Disaggregation ability of different chelating molecules on copper ion-triggered amyloid fibers.

Dysfunctional interaction of amyloid-ß (Aß) with excess metal ions is proved to be related to the etiology of Alzheimer's disease (AD). Using metal-binding compounds to reverse metal-triggered Aß aggregation has become one of the potential therapies for AD. In this study, the ability of a carboxylic acid gemini surfactant (SDUC), a widely used metal chelator (EDTA), and an antifungal drug clioquinol (CQ) in reversing the Cu(2+)-triggered Aß(1-40) fibers have been systematically studied by using turbidity essay, BCA essay, atomic force microscopy, transmission electron microscopy, and isothermal titration microcalorimetry.
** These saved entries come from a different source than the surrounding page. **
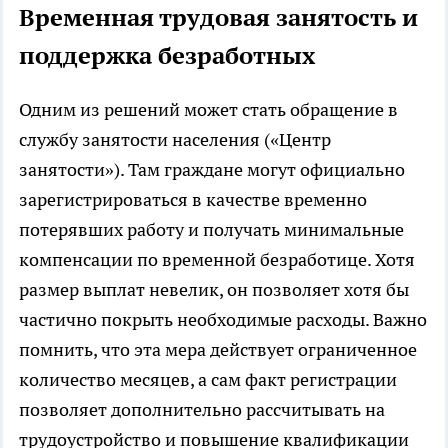
Временная трудовая занятость и
поддержка безработных
Одним из решений может стать обращение в
службу занятости населения («Центр
занятости»). Там граждане могут официально
зарегистрироваться в качестве временно
потерявших работу и получать минимальные
компенсации по временной безработице. Хотя
размер выплат невелик, он позволяет хотя бы
частично покрыть необходимые расходы. Важно
помнить, что эта мера действует ограниченное
количество месяцев, а сам факт регистрации
позволяет дополнительно рассчитывать на
трудоустройство и повышение квалификации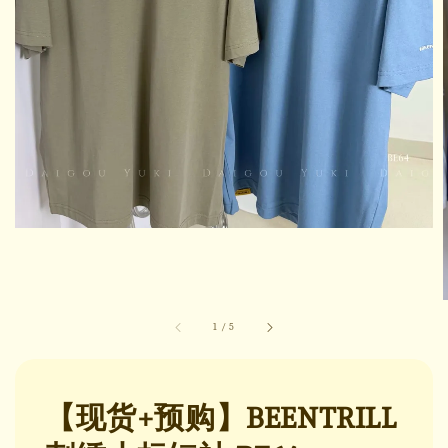
1
/
5
【现货+预购】BEENTRILL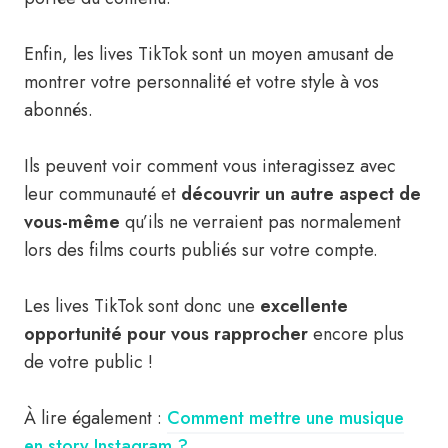
Enfin, les lives TikTok sont un moyen amusant de
montrer votre personnalité et votre style à vos
abonnés.
Ils peuvent voir comment vous interagissez avec
leur communauté et
découvrir un autre aspect de
vous-même
qu’ils ne verraient pas normalement
lors des films courts publiés sur votre compte.
Les lives TikTok sont donc une
excellente
opportunité pour vous rapprocher
encore plus
de votre public !
À lire également :
Comment mettre une musique
en story Instagram ?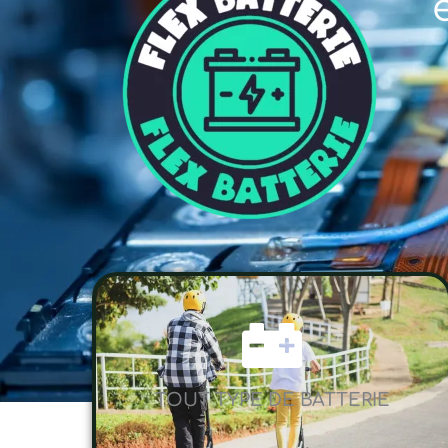
TOUT TYPE DE BATTERIE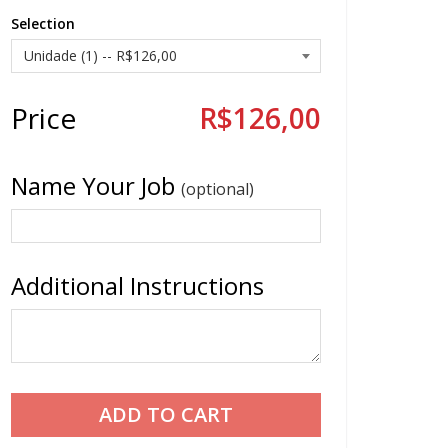
Selection
Price
R$126,00
Name Your Job
(optional)
Additional Instructions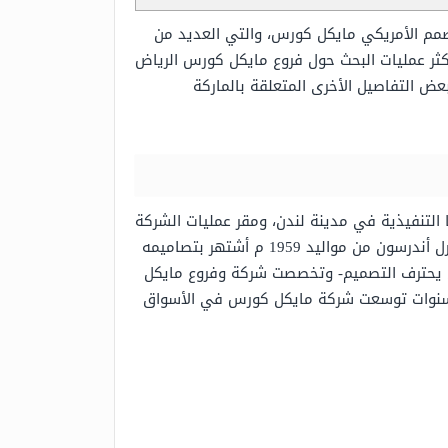
مصمم الأمريكي مايكل كورس، والتي العديد من
 تكثر عمليات البحث حول فروع مايكل كورس الرياض
عض التفاصيل الأخرى المتعلقة بالماركة
 م في جزر العذراء البريطانية، ومكاتبها التنفيذية في مدينة لندن، ومقر عمليات الشركة
متواجد في مدينة نيويورك الأمريكية، وتم تأسيس الشركة على يد مايكل كورس -وهو مصمم أمريكي اسمه الأصلي كارل أندرسون من مواليد 1959 م أشتهر بتصاميمه
ل أن يحترف التصميم- وتخصصت شركة وفروع مايكل
 السنوات توسعت شركة مايكل كورس في الأسواق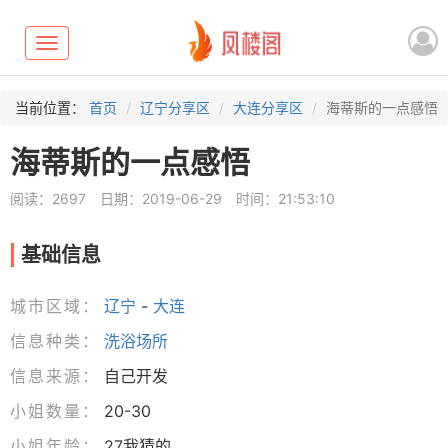
Toggle
navigation
当前位置：
首页
辽宁分享区
大连分享区
海蒂斯的一点感悟
海蒂斯的一点感悟
阅读：2697
日期：2019-06-29
时间：21:53:10
基础信息
城市区域：
辽宁
-
大连
信息种类：
洗浴场所
信息来源：
自己开发
小姐数量：
20-30
小姐年龄：
27我猜的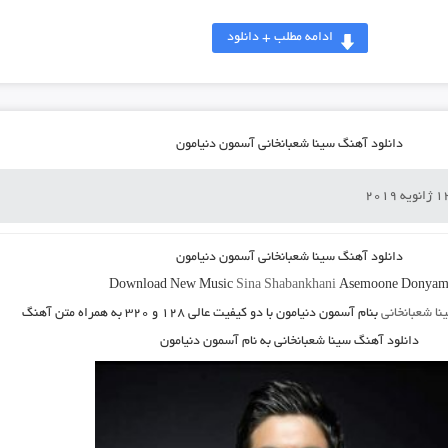
ادامه مطلب + دانلود
دانلود آهنگ سینا شعبانخانی آسمون دنیامون
دانلود آهنگ
سینا شعبانخانی آسمون دنیامون
Download New Music
Sina Shabankhani
Asemoone Donya
نا شعبانخانی
بنام آسمون دنیامون
با دو کیفیت عالی ۱۲۸ و ۳۲۰ به همراه متن آهنگ
دانلود آهنگ سینا شعبانخانی به نام آسمون دنیامون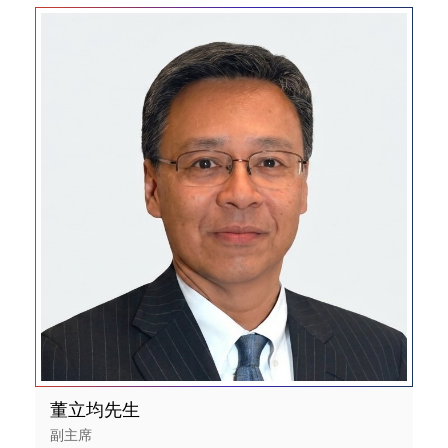
董立均先生
副主席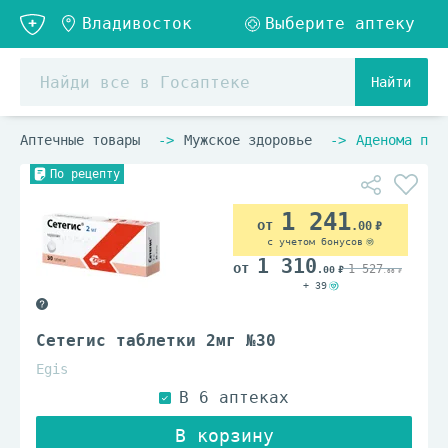
Найти
Аптечные товары
Мужское здоровье
Аденома пре
По рецепту
1 241
.00
с учетом бонусов
1 310
1 527
.00
.00
+ 39
Сетегис таблетки 2мг №30
Egis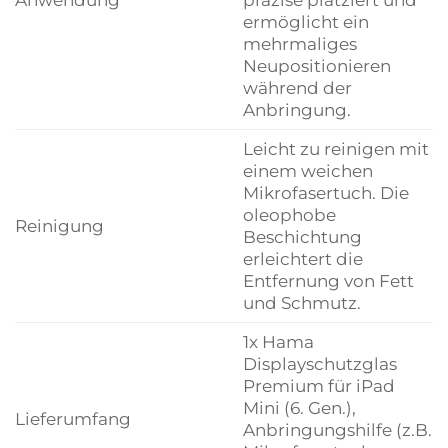
ermöglicht ein
mehrmaliges
Neupositionieren
während der
Anbringung.
Leicht zu reinigen mit
einem weichen
Mikrofasertuch. Die
oleophobe
Reinigung
Beschichtung
erleichtert die
Entfernung von Fett
und Schmutz.
1x Hama
Displayschutzglas
Premium für iPad
Mini (6. Gen.),
Lieferumfang
Anbringungshilfe (z.B.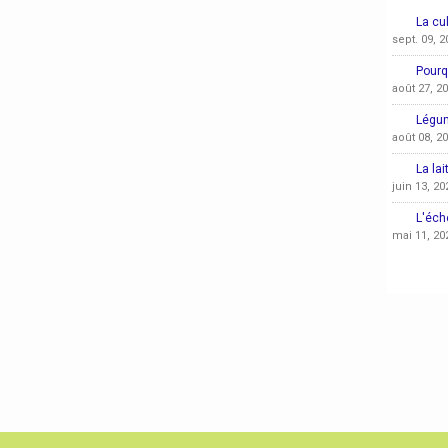
La cul
sept. 09, 2
Pourq
août 27, 2
Légum
août 08, 2
La lai
juin 13, 20
L'éch
mai 11, 20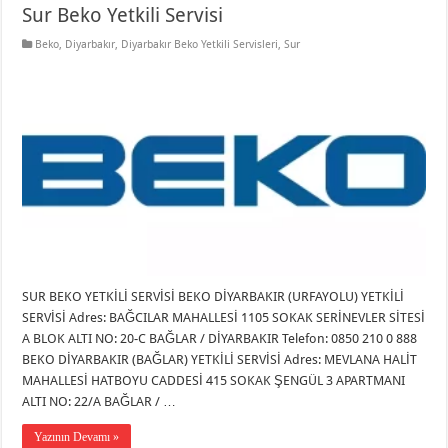
Sur Beko Yetkili Servisi
Beko
,
Diyarbakır
,
Diyarbakır Beko Yetkili Servisleri
,
Sur
SUR BEKO YETKİLİ SERVİSİ BEKO DİYARBAKIR (URFAYOLU) YETKİLİ
SERVİSİ Adres: BAĞCILAR MAHALLESİ 1105 SOKAK SERİNEVLER SİTESİ
A BLOK ALTI NO: 20-C BAĞLAR / DİYARBAKIR Telefon: 0850 210 0 888
BEKO DİYARBAKIR (BAĞLAR) YETKİLİ SERVİSİ Adres: MEVLANA HALİT
MAHALLESİ HATBOYU CADDESİ 415 SOKAK ŞENGÜL 3 APARTMANI
ALTI NO: 22/A BAĞLAR / …
Yazının Devamı »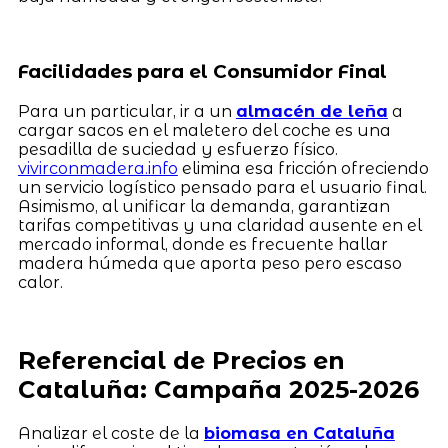
Facilidades para el Consumidor Final
Para un particular, ir a un
almacén de leña
a
cargar sacos en el maletero del coche es una
pesadilla de suciedad y esfuerzo físico.
vivirconmadera.info
elimina esa fricción ofreciendo
un servicio logístico pensado para el usuario final.
Asimismo, al unificar la demanda, garantizan
tarifas competitivas y una claridad ausente en el
mercado informal, donde es frecuente hallar
madera húmeda que aporta peso pero escaso
calor.
Referencial de Precios en
Cataluña: Campaña 2025-2026
Analizar el coste de la
biomasa en Cataluña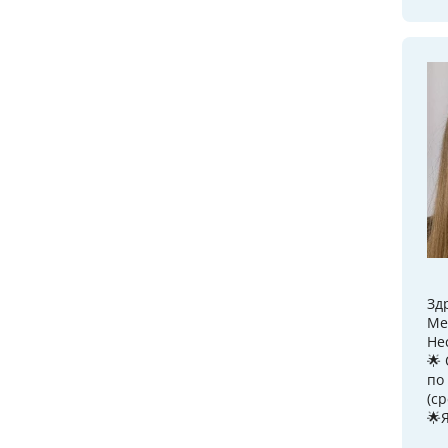
Зд
Ме
Не
🌟
по
(с
🌟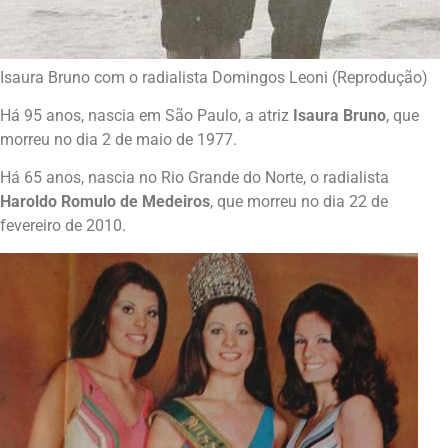
Isaura Bruno com o radialista Domingos Leoni (Reprodução)
Há 95 anos, nascia em São Paulo, a atriz
Isaura Bruno
, que
morreu no dia 2 de maio de 1977.
Há 65 anos, nascia no Rio Grande do Norte, o radialista
Haroldo Romulo de Medeiros
, que morreu no dia 22 de
fevereiro de 2010.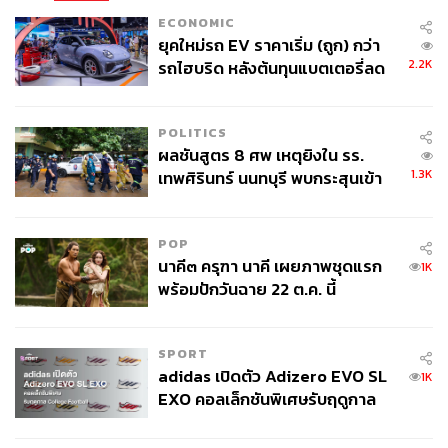
ECONOMIC
ยุคใหม่รถ EV ราคาเริ่ม (ถูก) กว่า
2.2K
รถไฮบริด หลังต้นทุนแบตเตอรี่ลด
ลง - จีนแห่บุกตลาดเกิดใหม่
POLITICS
ผลชันสูตร 8 ศพ เหตุยิงใน รร.
1.3K
เทพศิรินทร์ นนทบุรี พบกระสุนเข้า
จุดสำคัญ ‘ศีรษะ-หน้าอก’ ครูถูกยิง
4 นัด จากระยะไกล
POP
นาคี๓ ครุฑา นาคี เผยภาพชุดแรก
1K
พร้อมปักวันฉาย 22 ต.ค. นี้
SPORT
adidas เปิดตัว Adizero EVO SL
1K
EXO คอลเล็กชันพิเศษรับฤดูกาล
College Football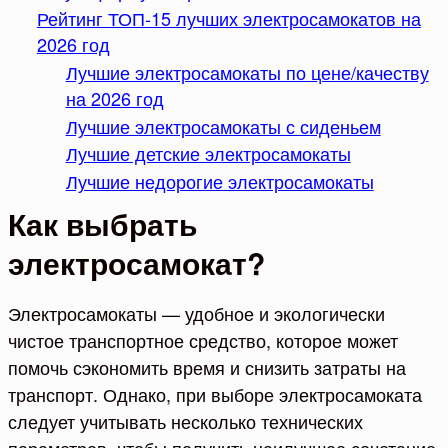
Рейтинг ТОП-15 лучших электросамокатов на
2026 год
Лучшие электросамокаты по цене/качеству
на 2026 год
Лучшие электросамокаты с сиденьем
Лучшие детские электросамокаты
Лучшие недорогие электросамокаты
Как выбрать
электросамокат?
Электросамокаты — удобное и экологически
чистое транспортное средство, которое может
помочь сэкономить время и снизить затраты на
транспорт. Однако, при выборе электросамоката
следует учитывать несколько технических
The results show that the binding affinity of Cu(2+) with CQ, SDUC, and EDTA is in the order of CQ > EDTA > SDUC, while the disaggregation ability to Cu(2+)-triggered Aß(1-40) fibers is in the order of CQ > SDUC > EDTA. Therefore, the disaggregation ability of chelators to the Aß(1-40) fibers does not only depend on the binding affinity of the chelators with Cu(2+). Strong self-assembly ability of SDUC and π-π interaction of the conjugate group of CQ also contributes toward the disaggregation of the Cu(2+)-triggered Aß(1-40) fibers and result in the formation of mixed small aggregates.